The GBiB and GBiC software tools resource the
Download server to rsync
data, as well as in certain circumstances the
MySQL server to extract
coordinate-specific table data.
See the individual support pages for the GBiC and the GBiB for detailed information about how to install and operate both. You can get either the GBiC or the GBiB from the UCSC Genome Browser store free for non-commercial use.
We do support a Dockerfile, that in essence points to the GBiC installation script. While we recommend our GBiC script, we understand many people are more familiar with working through Docker and provide Docker installation instructions.
Please note, similar to how our GBiB and GBiC are available in the UCSC Genome Browser store, where usage of our mirror software is free for non-commercial use. Any commercial usage, including through the Docker image, involves a license.
A lot of our data is stored in a binary indexed version called bigBed. This format saves space and also allows the extraction of information based on the first three fields (chrom, chromStart, chromEnd), which define annotation coordinate location.
To pull information out of bigBed files there is a tool called bigBedToBed
.
By running the command by itself you can see the command options.
bigBedToBed v1 - Convert from bigBed to ascii bed format. usage: bigBedToBed input.bb output.bed options: -chrom=chr1 - if set restrict output to given chromosome -start=N - if set, restrict output to only that over start -end=N - if set, restict output to only that under end -maxItems=N - if set, restrict output to first N items -udcDir=/dir/to/cache - place to put cache for remote bigBed/bigWigs -header - output a autoSql-style header (starts with '#').

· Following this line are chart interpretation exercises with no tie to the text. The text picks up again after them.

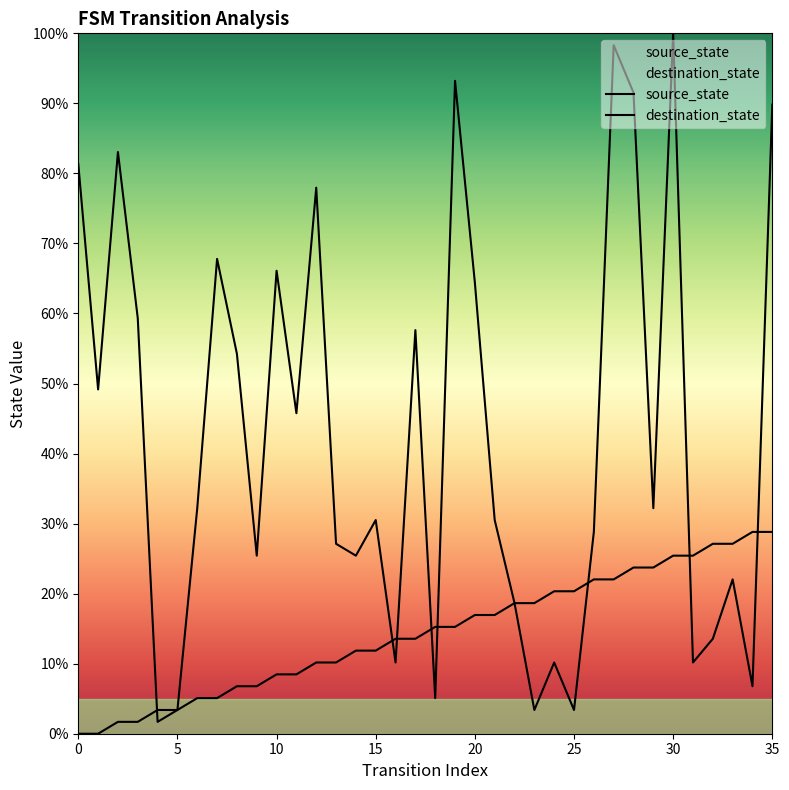

What are all the series names shown in the legend?

source_state, destination_state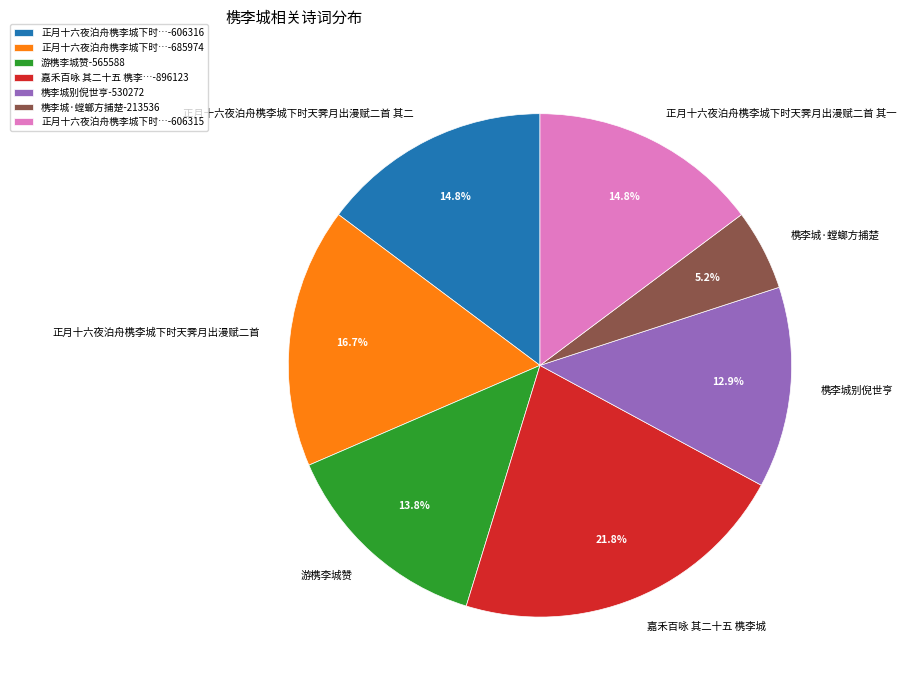

Does 正月十六夜泊舟槜李城下时天霁月出漫赋二首 其一 represent more than half of the total?

No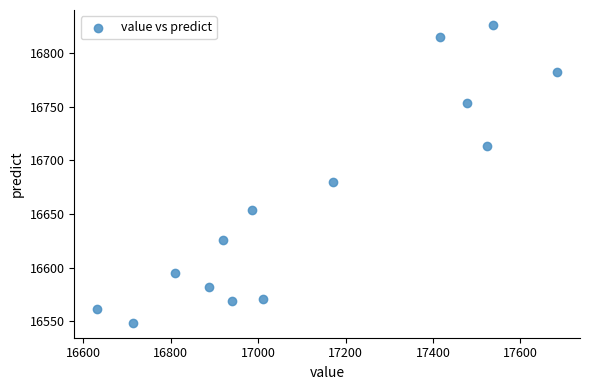

What Y value in the scatter plot is closest to 16687?

16680.1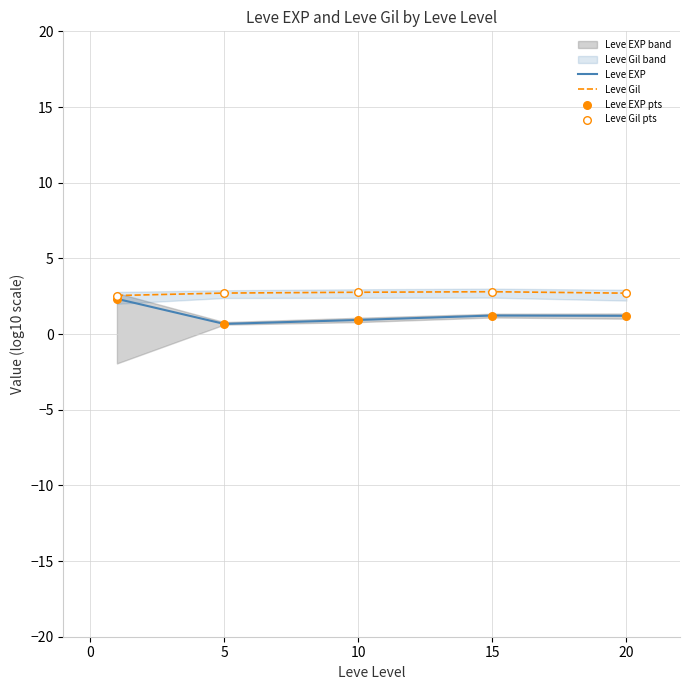

Is the value of Leve EXP at 5 greater than the value of Leve Gil at 20?

No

Another similar tool is available to extract data from the binary indexed 2bit sequence
storage format. The tool twoBitToFa
can be given coordinate ranges and the
DNA can be extracted from the file.
twoBitToFa -seq=chr1 -start=1234500 -end=1234600 http://genome-browser.s3-website-us-east-1.amazonaws.com/gbdb/hg38/hg38.2bit stdout >chr1:1234500-1234600 GCGTCCCTAGGTCAGGCCGTTGAGTTCGAGCTCCGATGGGCCACCTTGAA TCCAGGACTGACCGCCCGTGTGTGCACAGTTTGTTCTTGGACGAGGACTC
bigBedToBed -chrom=chr1 -start=190000 -end=200000 http://genome-browser.s3-website-us-east-1.amazonaws.com/gbdb/hg38/encode3/ccre/encodeCcreCombined.bb stdout | head chr1 190865 191071 EH38E1310154 179 . 190865 191071 255,205,0 dELS,CTCF-boundd ELS 1.79282201562 enhDE1310154 EH38E1310154 distal enhancer-like signature
The Amazon Ecosystem comes integrated with a collection of systems such as CloudFront, CloudWatch, Relational Database Service (RDS), Elastic Block Store (EBS), Lambda, and Aurora. Amazon Aurora is a MySQL and PostgreSQL-compatible relational database built for the cloud. The UCSC Genome Browser's tableName.MYD and tableName.MYI files can be used with Aurora, instead of installing MariaDb, however, there may be some services costs in Amazon for using Aurora.